身体に力が入らず、意識していないと目蓋を開けていることもままならない体調でした。食べても飲んでも身体のスイッチが入らないローテンションのまま一生懸命、意識的に働き、コンサートに向かいました。
コンサートが始まると朝から続いていた脱力感は最高潮に達し、もはや何も意識することもできない状態でした。私にはこの身全てを委ねる以外に手立てはありませんでした。カオスの中に一条の光が差す瞬間意識が戻ってきたり、ふと人類は酷い歴史を繰り返してきたものだと、一瞬意識に上ったりするのですが、意識できない状態が続いていました。
2部になり、それは突然の出来事でした。
一瞬自分の中にある恐怖感を捕まえました。恐怖の元は女性であるこの身体に由来していることを感じるとほぼ同時に女性であるこの身体をあるがまま受け容れようとして下さっている存在をわかりました。あるがまま、どんな装飾もどんなレンズも一切ないあるがままを受け入れようとしてくださっている存在に、私は意識的に一歩身を委ねることを決めました。その瞬間でした。堰を切ったかのように嗚咽が止まらなくなりました。あるがまま美しいと、こんなに優しくされたことは、どれだけ過去を遡っても覚えのないことでした。やっと腰が立ち椅子に真っ直ぐに腰掛けることができました。しかし涙は止まらず最後の最後まで泣き続けていました。神の名の下に歪められ、利用され、魂を抜かれた挙句に捨てられてきた悲しみが怒涛のように押し寄せ制御できるものではありませんでした。そんな神は神ではないこと、男によって歪められ固められ作られた身体がどんどんと解放されていくそのプロセスは言いようのない喜びであり悲しみであり、全身の筋肉は電撃が走っているように震え続け、手先まで痺れは起こっていました。
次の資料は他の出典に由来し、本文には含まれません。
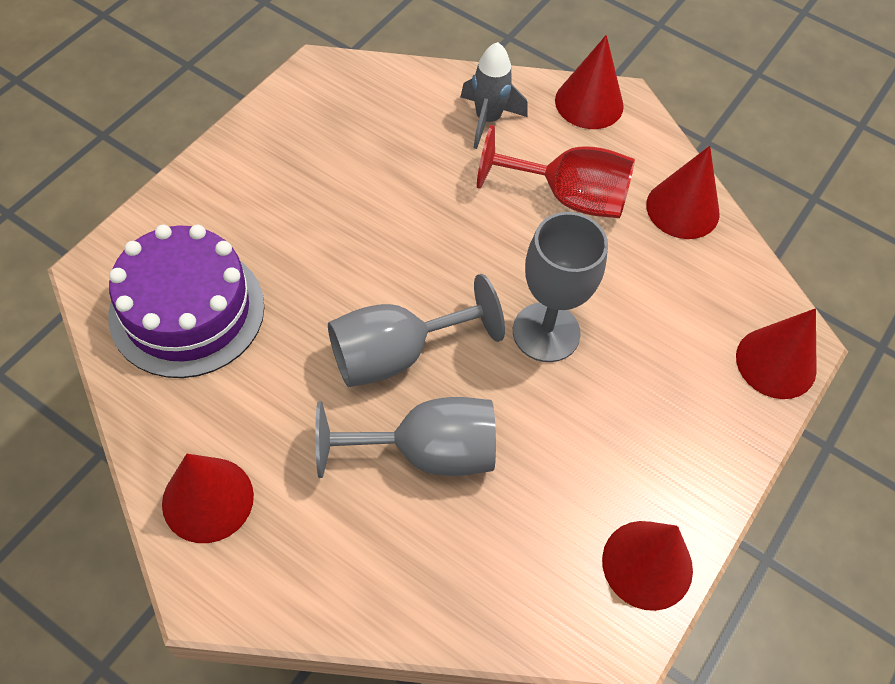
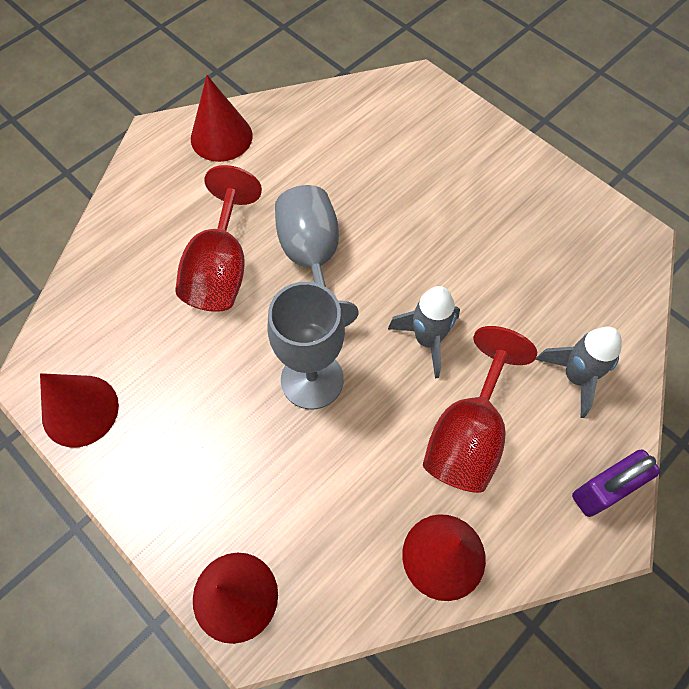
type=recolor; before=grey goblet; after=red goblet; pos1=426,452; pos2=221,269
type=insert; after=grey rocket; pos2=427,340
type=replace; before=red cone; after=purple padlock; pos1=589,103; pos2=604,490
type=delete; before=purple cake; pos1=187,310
この身体はあるがまま受け入れられ、優しくされて、とてつもない開放感と共に幸福感の絶頂に達していました。そうか、女性の幸せはこれなのかと悟りました。一瞬涙が止まり冷静になった次の瞬間には生命の奥から世界中の女性が幸せでありますようにと泣き叫んでいました。半ば半狂乱であることを意識しても止めようのない嗚咽が押し寄せてくるのでした。これこそ真の性の解放ではないかと感じるのでした。男性の快楽や権力のために幾年も利用されてきたこの身体がどんどんと解放され、あるがままに、まるでそこに咲く花があるがままに美しいように女性であるこの身体はあるがまま美しいと受け入れられ愛されていく幸福の絶頂に居たのです。
コンサートが終わるとそれは朝からあったどこか気持ちの悪い脱力感とはまるで種類の異なる開放感と喜びに満ちた脱力感を経験していました。近代化に伴って教育された女性たちは男性のような女性となってしまうことにふと悲しみを覚え涙が滲む一瞬、そう感じている自分が不思議に思えて仕方ありませんでした。真に女性の性が解放されたなら、過去のように怯えながらまるで繭の中に閉じ込められているかのように生きなくても良いことを感じます。この身体はあるがまま美しいと受け入れてくださったこと、本当にありがとうございます。